Reproduce each line below with no alterations.

* RECORD EXTRACTS *
*-*-*

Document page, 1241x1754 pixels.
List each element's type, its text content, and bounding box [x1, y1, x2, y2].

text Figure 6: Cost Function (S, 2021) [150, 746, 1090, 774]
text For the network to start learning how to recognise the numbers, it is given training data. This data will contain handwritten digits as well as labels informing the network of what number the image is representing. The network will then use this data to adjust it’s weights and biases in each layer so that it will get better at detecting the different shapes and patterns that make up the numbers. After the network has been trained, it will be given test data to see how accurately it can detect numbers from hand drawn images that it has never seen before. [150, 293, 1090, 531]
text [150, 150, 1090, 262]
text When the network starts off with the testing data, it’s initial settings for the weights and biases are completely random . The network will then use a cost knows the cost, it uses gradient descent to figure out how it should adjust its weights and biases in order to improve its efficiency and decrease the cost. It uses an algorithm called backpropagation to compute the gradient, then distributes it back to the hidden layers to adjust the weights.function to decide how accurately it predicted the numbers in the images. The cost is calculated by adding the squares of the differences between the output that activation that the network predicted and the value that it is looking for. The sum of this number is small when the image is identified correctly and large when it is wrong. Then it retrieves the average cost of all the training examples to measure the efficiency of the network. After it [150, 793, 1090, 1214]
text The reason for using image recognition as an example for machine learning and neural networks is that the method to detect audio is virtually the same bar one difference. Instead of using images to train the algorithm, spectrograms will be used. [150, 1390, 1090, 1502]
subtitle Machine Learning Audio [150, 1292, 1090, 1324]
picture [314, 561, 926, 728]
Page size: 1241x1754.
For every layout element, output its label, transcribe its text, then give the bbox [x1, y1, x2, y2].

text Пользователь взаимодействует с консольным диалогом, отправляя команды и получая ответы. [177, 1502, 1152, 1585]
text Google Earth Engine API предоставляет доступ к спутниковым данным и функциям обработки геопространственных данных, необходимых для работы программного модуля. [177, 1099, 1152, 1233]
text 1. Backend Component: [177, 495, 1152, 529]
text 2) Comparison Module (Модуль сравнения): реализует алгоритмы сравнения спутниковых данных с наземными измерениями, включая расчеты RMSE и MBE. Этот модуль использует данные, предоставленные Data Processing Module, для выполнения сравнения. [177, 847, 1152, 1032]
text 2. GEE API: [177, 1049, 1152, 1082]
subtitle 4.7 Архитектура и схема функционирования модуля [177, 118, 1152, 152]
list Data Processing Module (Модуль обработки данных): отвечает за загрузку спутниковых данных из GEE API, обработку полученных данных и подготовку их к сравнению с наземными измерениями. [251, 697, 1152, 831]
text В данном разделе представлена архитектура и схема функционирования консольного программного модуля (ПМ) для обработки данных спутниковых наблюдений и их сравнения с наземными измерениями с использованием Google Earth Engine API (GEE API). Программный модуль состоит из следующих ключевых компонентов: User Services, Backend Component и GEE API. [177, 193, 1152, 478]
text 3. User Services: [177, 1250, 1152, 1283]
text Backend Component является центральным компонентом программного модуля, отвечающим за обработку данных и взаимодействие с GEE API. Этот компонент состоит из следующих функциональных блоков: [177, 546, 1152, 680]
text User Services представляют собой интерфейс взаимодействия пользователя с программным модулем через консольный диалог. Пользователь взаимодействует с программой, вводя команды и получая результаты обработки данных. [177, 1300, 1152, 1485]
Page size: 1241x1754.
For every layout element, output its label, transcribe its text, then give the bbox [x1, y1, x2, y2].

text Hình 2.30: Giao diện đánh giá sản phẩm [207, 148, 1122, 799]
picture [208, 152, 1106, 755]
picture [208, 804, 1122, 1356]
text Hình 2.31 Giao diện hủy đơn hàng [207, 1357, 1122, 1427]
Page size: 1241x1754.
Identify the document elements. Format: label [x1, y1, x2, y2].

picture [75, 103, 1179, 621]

*-*-*

* ANSWER SPACE *
Document page, 1241x1754 pixels.
List each element's type, its text content, and bounding box [x1, y1, x2, y2].

text Figure 6: Cost Function (S, 2021) [150, 746, 1090, 774]
text For the network to start learning how to recognise the numbers, it is given training data. This data will contain handwritten digits as well as labels informing the network of what number the image is representing. The network will then use this data to adjust it’s weights and biases in each layer so that it will get better at detecting the different shapes and patterns that make up the numbers. After the network has been trained, it will be given test data to see how accurately it can detect numbers from hand drawn images that it has never seen before. [150, 293, 1090, 531]
text [150, 150, 1090, 262]
text When the network starts off with the testing data, it’s initial settings for the weights and biases are completely random . The network will then use a cost knows the cost, it uses gradient descent to figure out how it should adjust its weights and biases in order to improve its efficiency and decrease the cost. It uses an algorithm called backpropagation to compute the gradient, then distributes it back to the hidden layers to adjust the weights.function to decide how accurately it predicted the numbers in the images. The cost is calculated by adding the squares of the differences between the output that activation that the network predicted and the value that it is looking for. The sum of this number is small when the image is identified correctly and large when it is wrong. Then it retrieves the average cost of all the training examples to measure the efficiency of the network. After it [150, 793, 1090, 1214]
text The reason for using image recognition as an example for machine learning and neural networks is that the method to detect audio is virtually the same bar one difference. Instead of using images to train the algorithm, spectrograms will be used. [150, 1390, 1090, 1502]
subtitle Machine Learning Audio [150, 1292, 1090, 1324]
picture [314, 561, 926, 728]
Page size: 1241x1754.
For every layout element, output its label, transcribe its text, then give the bbox [x1, y1, x2, y2].

text Пользователь взаимодействует с консольным диалогом, отправляя команды и получая ответы. [177, 1502, 1152, 1585]
text Google Earth Engine API предоставляет доступ к спутниковым данным и функциям обработки геопространственных данных, необходимых для работы программного модуля. [177, 1099, 1152, 1233]
text 1. Backend Component: [177, 495, 1152, 529]
text 2) Comparison Module (Модуль сравнения): реализует алгоритмы сравнения спутниковых данных с наземными измерениями, включая расчеты RMSE и MBE. Этот модуль использует данные, предоставленные Data Processing Module, для выполнения сравнения. [177, 847, 1152, 1032]
text 2. GEE API: [177, 1049, 1152, 1082]
subtitle 4.7 Архитектура и схема функционирования модуля [177, 118, 1152, 152]
list Data Processing Module (Модуль обработки данных): отвечает за загрузку спутниковых данных из GEE API, обработку полученных данных и подготовку их к сравнению с наземными измерениями. [251, 697, 1152, 831]
text В данном разделе представлена архитектура и схема функционирования консольного программного модуля (ПМ) для обработки данных спутниковых наблюдений и их сравнения с наземными измерениями с использованием Google Earth Engine API (GEE API). Программный модуль состоит из следующих ключевых компонентов: User Services, Backend Component и GEE API. [177, 193, 1152, 478]
text 3. User Services: [177, 1250, 1152, 1283]
text Backend Component является центральным компонентом программного модуля, отвечающим за обработку данных и взаимодействие с GEE API. Этот компонент состоит из следующих функциональных блоков: [177, 546, 1152, 680]
text User Services представляют собой интерфейс взаимодействия пользователя с программным модулем через консольный диалог. Пользователь взаимодействует с программой, вводя команды и получая результаты обработки данных. [177, 1300, 1152, 1485]
Page size: 1241x1754.
For every layout element, output its label, transcribe its text, then give the bbox [x1, y1, x2, y2].

text Hình 2.30: Giao diện đánh giá sản phẩm [207, 148, 1122, 799]
picture [208, 152, 1106, 755]
picture [208, 804, 1122, 1356]
text Hình 2.31 Giao diện hủy đơn hàng [207, 1357, 1122, 1427]
Page size: 1241x1754.
Identify the document elements. Format: label [x1, y1, x2, y2].

picture [75, 103, 1179, 621]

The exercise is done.